Depois de dois dias de discussão científica, em torno do tema Envelhecimento e Longevidade, o GIMM Fest abriu-se ao público. “Quisemos ampliar a reflexão, abrindo as portas à sociedade”, disse a diretora-executiva do GIMM, Maria Mota.
Enquanto o auditório ia ficando composto, no exterior, crianças, jovens, pais e avós percorriam a exposição “Das células à sociedade – A história do envelhecimento”. Alguns painéis suscitaram mais conversas entre novos e velhos, sobretudo o que mostrava os animais com vidas mais longevas – o tubarão-da-Gronelândia vive 392 anos e a baleia-da-Gronelândia chega aos 211.
Dados sobre a demografia portuguesa, recolhidos pela Fundação Francisco Manuel dos Santos, traçam um retrato da população nacional: mais de dois milhões de pessoas com 65 anos ou mais, mais de um milhão com 75 anos ou mais e cerca de três mil centenários.
As investigadoras do GIMM e professoras na Faculdade de Medicina da Universidade de Lisboa, Joana Neves e Cláudia Faria, que também é neurocirugiã pediátrica do Hospital de Santa Maria, resumiram, para o público, as principais mensagens veiculadas durante os dois dias científicos, ao longo dos quais se tentou responder a duas questões: Porque envelhecemos? Quais serão as terapias mais promissoras e que ajudarão a prevenir o envelhecimento e, com isso, atrasar as doenças crónicas associadas à idade?
Auxiliadas pelos desenhos da ilustradora Cirenia Arias, feitos em tempo real durante as sessões científicas, discutiram-se as teorias que os cientistas têm construído ao longo do tempo para entender como é que as células envelhecem e fazem com que os órgãos comecem a perder a sua função.

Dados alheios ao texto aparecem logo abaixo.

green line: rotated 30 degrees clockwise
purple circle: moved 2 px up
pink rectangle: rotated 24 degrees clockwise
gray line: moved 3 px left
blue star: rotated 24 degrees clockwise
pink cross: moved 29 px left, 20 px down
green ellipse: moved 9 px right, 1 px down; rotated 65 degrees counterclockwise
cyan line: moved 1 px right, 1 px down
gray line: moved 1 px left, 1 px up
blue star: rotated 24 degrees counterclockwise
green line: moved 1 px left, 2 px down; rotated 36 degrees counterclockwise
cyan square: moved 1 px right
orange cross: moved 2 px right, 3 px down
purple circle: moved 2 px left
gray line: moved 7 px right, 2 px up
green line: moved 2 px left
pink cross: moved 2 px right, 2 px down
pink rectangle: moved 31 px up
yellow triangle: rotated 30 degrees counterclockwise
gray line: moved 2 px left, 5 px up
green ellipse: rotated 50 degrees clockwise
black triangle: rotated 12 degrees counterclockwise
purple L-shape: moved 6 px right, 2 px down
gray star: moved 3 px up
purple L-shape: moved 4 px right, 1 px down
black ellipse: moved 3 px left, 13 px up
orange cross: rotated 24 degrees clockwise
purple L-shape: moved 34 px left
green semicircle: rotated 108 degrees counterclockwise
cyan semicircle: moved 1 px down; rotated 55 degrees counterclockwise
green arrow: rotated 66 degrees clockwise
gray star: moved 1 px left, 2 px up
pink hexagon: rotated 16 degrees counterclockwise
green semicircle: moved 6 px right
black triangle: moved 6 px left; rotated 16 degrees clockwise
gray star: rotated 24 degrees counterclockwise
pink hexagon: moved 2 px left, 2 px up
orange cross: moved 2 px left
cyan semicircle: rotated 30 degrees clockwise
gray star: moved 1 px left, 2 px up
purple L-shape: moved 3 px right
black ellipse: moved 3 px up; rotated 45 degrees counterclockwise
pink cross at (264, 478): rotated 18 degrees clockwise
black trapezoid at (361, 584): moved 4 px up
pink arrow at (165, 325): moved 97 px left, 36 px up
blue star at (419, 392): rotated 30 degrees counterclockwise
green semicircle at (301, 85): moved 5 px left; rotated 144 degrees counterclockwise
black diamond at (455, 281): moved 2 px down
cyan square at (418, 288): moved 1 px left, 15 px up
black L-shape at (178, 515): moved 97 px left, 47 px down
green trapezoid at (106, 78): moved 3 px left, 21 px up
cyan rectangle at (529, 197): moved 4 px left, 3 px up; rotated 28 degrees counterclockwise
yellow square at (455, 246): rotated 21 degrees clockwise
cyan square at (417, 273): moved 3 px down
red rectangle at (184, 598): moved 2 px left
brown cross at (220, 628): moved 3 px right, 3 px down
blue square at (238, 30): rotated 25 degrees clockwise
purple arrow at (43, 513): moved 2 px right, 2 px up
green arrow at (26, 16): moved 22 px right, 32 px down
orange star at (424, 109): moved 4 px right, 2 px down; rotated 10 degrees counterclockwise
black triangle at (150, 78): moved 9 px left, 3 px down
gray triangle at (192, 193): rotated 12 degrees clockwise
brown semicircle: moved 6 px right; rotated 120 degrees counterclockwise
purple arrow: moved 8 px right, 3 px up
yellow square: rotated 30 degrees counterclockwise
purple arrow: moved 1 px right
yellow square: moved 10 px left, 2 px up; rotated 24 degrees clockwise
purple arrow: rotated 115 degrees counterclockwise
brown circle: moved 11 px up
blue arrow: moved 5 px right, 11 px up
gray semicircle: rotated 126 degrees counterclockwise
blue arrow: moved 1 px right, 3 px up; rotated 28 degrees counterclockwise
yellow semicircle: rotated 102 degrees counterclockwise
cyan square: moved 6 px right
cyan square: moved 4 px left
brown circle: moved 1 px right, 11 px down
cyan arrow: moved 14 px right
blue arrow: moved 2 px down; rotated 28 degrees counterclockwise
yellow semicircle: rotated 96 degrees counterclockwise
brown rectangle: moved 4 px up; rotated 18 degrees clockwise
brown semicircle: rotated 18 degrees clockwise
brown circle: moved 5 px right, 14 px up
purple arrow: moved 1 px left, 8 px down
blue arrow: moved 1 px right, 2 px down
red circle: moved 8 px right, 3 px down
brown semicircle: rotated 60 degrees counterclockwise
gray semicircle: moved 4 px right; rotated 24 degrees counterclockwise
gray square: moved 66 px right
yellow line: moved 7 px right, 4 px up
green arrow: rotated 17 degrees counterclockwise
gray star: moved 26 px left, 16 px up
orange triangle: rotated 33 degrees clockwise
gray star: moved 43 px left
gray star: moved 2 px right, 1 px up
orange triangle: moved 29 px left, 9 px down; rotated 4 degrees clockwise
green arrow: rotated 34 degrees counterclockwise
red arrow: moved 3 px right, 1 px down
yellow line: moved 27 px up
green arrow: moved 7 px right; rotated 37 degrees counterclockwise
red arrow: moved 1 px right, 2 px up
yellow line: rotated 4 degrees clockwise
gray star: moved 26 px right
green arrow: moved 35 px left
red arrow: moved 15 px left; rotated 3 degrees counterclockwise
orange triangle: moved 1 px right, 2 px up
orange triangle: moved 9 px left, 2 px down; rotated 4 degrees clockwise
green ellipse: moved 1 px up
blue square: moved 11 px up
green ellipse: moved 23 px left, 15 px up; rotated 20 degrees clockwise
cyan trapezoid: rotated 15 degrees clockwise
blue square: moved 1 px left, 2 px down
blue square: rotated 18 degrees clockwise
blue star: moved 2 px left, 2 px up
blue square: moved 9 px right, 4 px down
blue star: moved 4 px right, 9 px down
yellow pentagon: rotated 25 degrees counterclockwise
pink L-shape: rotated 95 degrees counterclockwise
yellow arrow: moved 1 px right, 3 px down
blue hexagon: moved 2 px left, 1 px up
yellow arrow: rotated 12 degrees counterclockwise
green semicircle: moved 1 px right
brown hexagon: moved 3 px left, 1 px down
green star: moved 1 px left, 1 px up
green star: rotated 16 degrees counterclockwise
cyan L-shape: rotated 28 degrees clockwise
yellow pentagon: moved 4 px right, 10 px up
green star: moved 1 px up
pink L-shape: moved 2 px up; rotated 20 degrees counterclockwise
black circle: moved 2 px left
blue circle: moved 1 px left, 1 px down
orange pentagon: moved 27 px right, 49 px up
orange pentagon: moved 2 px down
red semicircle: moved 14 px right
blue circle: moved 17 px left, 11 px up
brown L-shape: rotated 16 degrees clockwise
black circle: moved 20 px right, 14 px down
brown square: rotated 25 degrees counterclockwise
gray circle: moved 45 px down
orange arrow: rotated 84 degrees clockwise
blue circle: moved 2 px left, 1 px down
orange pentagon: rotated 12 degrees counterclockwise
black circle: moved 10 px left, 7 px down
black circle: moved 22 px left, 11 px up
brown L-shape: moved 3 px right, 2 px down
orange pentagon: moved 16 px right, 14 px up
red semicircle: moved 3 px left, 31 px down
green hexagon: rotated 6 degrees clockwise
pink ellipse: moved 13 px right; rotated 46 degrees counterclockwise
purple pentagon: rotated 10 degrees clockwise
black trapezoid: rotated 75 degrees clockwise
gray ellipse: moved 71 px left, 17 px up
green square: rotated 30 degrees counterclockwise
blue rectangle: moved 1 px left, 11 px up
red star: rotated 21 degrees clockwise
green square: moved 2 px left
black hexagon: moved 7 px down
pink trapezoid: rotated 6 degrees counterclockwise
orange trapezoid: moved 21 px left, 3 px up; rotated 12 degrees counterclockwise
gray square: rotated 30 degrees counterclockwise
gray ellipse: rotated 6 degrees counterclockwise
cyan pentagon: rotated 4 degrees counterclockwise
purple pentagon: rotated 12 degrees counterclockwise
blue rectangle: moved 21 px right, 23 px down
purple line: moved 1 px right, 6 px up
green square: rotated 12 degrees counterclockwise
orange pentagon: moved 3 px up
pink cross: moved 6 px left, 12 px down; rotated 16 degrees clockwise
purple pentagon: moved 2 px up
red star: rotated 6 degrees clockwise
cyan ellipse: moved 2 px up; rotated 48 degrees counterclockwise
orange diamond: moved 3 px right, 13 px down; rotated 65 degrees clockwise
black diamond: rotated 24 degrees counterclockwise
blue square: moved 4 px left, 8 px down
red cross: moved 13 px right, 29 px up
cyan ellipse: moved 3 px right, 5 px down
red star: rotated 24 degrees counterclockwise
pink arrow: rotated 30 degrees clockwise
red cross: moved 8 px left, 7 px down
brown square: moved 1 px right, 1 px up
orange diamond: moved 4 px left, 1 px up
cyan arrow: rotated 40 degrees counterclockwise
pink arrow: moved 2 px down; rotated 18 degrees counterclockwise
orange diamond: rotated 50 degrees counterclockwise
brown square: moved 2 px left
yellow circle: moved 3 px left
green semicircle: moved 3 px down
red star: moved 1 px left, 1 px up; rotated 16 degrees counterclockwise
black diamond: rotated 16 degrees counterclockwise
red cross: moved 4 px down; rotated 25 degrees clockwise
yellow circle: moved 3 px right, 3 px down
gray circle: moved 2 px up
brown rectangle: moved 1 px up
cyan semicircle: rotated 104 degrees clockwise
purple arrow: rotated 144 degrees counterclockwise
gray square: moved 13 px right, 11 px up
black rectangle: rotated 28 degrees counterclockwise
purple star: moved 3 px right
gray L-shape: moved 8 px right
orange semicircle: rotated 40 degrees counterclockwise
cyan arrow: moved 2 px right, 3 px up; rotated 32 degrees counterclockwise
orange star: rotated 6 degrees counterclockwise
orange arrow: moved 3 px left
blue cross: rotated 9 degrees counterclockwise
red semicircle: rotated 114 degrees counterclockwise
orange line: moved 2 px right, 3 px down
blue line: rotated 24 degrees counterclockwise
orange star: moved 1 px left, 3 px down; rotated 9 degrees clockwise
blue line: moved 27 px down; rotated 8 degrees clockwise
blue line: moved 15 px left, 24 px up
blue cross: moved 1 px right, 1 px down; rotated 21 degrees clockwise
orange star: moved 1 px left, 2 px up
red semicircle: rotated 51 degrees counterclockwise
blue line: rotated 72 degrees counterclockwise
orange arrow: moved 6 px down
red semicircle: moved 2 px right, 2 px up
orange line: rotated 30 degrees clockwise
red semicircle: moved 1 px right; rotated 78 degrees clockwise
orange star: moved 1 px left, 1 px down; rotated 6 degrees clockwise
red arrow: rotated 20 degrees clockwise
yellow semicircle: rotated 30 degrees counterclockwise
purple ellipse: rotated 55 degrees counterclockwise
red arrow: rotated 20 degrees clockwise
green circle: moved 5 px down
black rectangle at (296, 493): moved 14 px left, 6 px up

Numa coisa, estiveram todos de acordo, sublinharam as duas cientistas: o envelhecimento é um fator de risco comum para muitas das doenças crónicas que afetam a sociedade. No futuro, idealmente, passaremos a ter uma medicina unificada que vai agir sobre o envelhecimento como uma forma de prevenir estas diferentes doenças de uma só vez.
Outro ponto debatido foram as mudanças que acontecem nas células à medida que envelhecemos. Com o tempo, estas perdem a capacidade de reparar o material genético e o corpo deixa de conseguir manter o equilíbrio: o sistema imunitário fica mais frágil, a inflamação instala-se de forma crónica e os órgãos já não conseguem recuperar como antes. As terapias com base na reprogramação celular estão a ganhar terreno desde que os cientistas puseram o foco numa ideia aparentemente simples: os bebés não nascem velhos.
A possibilidade de a ciência imitar o que se passa no organismo humano quando se tem um estilo de vida saudável, como a dieta, a prática de exercício físico e um sono de qualidade, também entra na lista das tentativas de retardar o envelhecimento.
“Os relógios moleculares têm sido a obsessão dos cientistas durante os últimos dez anos”, destaca Joana Neves. Usados para medir a idade biológica (do corpo), diferente da idade cronológica, os investigadores estão agora a construir coleções destas avaliações para melhor se perceber as manifestações do envelhecimento em cada indivíduo. Porque não há duas pessoas iguais, nem na saúde, nem na doença.
Em 2026, o Festival GIMM estará de regresso, de 17 a 19 de setembro, e vai revelar tudo sobre Micróbios. Uma coisa já sabemos, não são todos maus.